Data:

**********

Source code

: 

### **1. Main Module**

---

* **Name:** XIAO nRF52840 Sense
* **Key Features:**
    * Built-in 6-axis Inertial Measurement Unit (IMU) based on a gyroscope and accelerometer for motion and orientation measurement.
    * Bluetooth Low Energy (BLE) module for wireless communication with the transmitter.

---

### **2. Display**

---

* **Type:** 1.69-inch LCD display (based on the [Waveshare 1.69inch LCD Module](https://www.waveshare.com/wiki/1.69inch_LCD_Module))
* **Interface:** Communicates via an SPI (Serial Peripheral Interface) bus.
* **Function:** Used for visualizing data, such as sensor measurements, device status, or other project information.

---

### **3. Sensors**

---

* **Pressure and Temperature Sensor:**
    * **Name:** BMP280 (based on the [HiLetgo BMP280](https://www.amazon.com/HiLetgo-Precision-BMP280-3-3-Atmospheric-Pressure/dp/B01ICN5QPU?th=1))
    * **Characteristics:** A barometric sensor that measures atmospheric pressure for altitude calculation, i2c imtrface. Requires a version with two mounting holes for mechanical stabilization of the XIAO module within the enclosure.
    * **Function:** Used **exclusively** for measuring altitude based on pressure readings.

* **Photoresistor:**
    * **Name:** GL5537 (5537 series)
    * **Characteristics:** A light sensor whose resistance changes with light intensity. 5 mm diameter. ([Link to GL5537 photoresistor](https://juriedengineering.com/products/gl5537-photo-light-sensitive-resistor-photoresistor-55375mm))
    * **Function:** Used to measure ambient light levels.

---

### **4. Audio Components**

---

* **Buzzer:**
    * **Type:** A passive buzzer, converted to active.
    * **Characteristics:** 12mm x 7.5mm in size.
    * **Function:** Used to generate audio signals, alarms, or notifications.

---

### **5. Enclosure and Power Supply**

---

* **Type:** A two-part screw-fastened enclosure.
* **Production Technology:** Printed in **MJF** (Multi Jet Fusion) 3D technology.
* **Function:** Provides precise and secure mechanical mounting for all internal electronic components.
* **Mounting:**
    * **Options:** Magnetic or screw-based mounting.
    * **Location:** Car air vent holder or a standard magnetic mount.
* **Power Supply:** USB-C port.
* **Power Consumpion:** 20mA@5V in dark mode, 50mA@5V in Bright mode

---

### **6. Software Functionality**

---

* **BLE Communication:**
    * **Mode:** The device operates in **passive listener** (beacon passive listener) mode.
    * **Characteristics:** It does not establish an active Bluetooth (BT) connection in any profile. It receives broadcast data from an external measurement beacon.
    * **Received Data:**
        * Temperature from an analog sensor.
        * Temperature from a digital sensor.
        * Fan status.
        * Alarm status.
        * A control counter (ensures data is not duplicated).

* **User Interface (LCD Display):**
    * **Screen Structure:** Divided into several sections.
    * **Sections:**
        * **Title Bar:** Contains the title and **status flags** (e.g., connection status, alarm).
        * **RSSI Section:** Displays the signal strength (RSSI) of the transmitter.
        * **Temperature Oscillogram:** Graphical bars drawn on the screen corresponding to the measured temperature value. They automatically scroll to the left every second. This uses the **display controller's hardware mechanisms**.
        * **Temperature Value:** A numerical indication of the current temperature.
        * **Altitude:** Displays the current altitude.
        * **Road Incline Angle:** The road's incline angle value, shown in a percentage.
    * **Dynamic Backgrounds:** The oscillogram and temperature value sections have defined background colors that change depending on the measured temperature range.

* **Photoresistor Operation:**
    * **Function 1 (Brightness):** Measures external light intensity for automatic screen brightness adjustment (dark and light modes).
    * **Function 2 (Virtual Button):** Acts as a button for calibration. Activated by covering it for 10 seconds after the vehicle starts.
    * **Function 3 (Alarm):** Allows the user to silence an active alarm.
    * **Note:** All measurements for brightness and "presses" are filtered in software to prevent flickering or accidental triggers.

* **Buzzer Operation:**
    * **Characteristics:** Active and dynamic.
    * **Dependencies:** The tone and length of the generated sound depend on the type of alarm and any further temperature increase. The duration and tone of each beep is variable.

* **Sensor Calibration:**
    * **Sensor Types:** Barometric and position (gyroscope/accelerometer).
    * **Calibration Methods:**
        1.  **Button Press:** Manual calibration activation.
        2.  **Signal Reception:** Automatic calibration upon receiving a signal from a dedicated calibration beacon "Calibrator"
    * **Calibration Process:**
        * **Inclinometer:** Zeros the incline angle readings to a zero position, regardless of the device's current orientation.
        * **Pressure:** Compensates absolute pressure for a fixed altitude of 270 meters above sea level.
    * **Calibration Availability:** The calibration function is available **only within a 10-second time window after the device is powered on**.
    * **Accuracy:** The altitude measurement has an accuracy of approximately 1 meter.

**********

Assigned task:
Output all of the records above exactly as they appear.

Your solution:
Source code

: 

### **1. Main Module**

---

* **Name:** XIAO nRF52840 Sense
* **Key Features:**
    * Built-in 6-axis Inertial Measurement Unit (IMU) based on a gyroscope and accelerometer for motion and orientation measurement.
    * Bluetooth Low Energy (BLE) module for wireless communication with the transmitter.

---

### **2. Display**

---

* **Type:** 1.69-inch LCD display (based on the [Waveshare 1.69inch LCD Module](https://www.waveshare.com/wiki/1.69inch_LCD_Module))
* **Interface:** Communicates via an SPI (Serial Peripheral Interface) bus.
* **Function:** Used for visualizing data, such as sensor measurements, device status, or other project information.

---

### **3. Sensors**

---

* **Pressure and Temperature Sensor:**
    * **Name:** BMP280 (based on the [HiLetgo BMP280](https://www.amazon.com/HiLetgo-Precision-BMP280-3-3-Atmospheric-Pressure/dp/B01ICN5QPU?th=1))
    * **Characteristics:** A barometric sensor that measures atmospheric pressure for altitude calculation, i2c imtrface. Requires a version with two mounting holes for mechanical stabilization of the XIAO module within the enclosure.
    * **Function:** Used **exclusively** for measuring altitude based on pressure readings.

* **Photoresistor:**
    * **Name:** GL5537 (5537 series)
    * **Characteristics:** A light sensor whose resistance changes with light intensity. 5 mm diameter. ([Link to GL5537 photoresistor](https://juriedengineering.com/products/gl5537-photo-light-sensitive-resistor-photoresistor-55375mm))
    * **Function:** Used to measure ambient light levels.

---

### **4. Audio Components**

---

* **Buzzer:**
    * **Type:** A passive buzzer, converted to active.
    * **Characteristics:** 12mm x 7.5mm in size.
    * **Function:** Used to generate audio signals, alarms, or notifications.

---

### **5. Enclosure and Power Supply**

---

* **Type:** A two-part screw-fastened enclosure.
* **Production Technology:** Printed in **MJF** (Multi Jet Fusion) 3D technology.
* **Function:** Provides precise and secure mechanical mounting for all internal electronic components.
* **Mounting:**
    * **Options:** Magnetic or screw-based mounting.
    * **Location:** Car air vent holder or a standard magnetic mount.
* **Power Supply:** USB-C port.
* **Power Consumpion:** 20mA@5V in dark mode, 50mA@5V in Bright mode

---

### **6. Software Functionality**

---

* **BLE Communication:**
    * **Mode:** The device operates in **passive listener** (beacon passive listener) mode.
    * **Characteristics:** It does not establish an active Bluetooth (BT) connection in any profile. It receives broadcast data from an external measurement beacon.
    * **Received Data:**
        * Temperature from an analog sensor.
        * Temperature from a digital sensor.
        * Fan status.
        * Alarm status.
        * A control counter (ensures data is not duplicated).

* **User Interface (LCD Display):**
    * **Screen Structure:** Divided into several sections.
    * **Sections:**
        * **Title Bar:** Contains the title and **status flags** (e.g., connection status, alarm).
        * **RSSI Section:** Displays the signal strength (RSSI) of the transmitter.
        * **Temperature Oscillogram:** Graphical bars drawn on the screen corresponding to the measured temperature value. They automatically scroll to the left every second. This uses the **display controller's hardware mechanisms**.
        * **Temperature Value:** A numerical indication of the current temperature.
        * **Altitude:** Displays the current altitude.
        * **Road Incline Angle:** The road's incline angle value, shown in a percentage.
    * **Dynamic Backgrounds:** The oscillogram and temperature value sections have defined background colors that change depending on the measured temperature range.

* **Photoresistor Operation:**
    * **Function 1 (Brightness):** Measures external light intensity for automatic screen brightness adjustment (dark and light modes).
    * **Function 2 (Virtual Button):** Acts as a button for calibration. Activated by covering it for 10 seconds after the vehicle starts.
    * **Function 3 (Alarm):** Allows the user to silence an active alarm.
    * **Note:** All measurements for brightness and "presses" are filtered in software to prevent flickering or accidental triggers.

* **Buzzer Operation:**
    * **Characteristics:** Active and dynamic.
    * **Dependencies:** The tone and length of the generated sound depend on the type of alarm and any further temperature increase. The duration and tone of each beep is variable.

* **Sensor Calibration:**
    * **Sensor Types:** Barometric and position (gyroscope/accelerometer).
    * **Calibration Methods:**
        1.  **Button Press:** Manual calibration activation.
        2.  **Signal Reception:** Automatic calibration upon receiving a signal from a dedicated calibration beacon "Calibrator"
    * **Calibration Process:**
        * **Inclinometer:** Zeros the incline angle readings to a zero position, regardless of the device's current orientation.
        * **Pressure:** Compensates absolute pressure for a fixed altitude of 270 meters above sea level.
    * **Calibration Availability:** The calibration function is available **only within a 10-second time window after the device is powered on**.
    * **Accuracy:** The altitude measurement has an accuracy of approximately 1 meter.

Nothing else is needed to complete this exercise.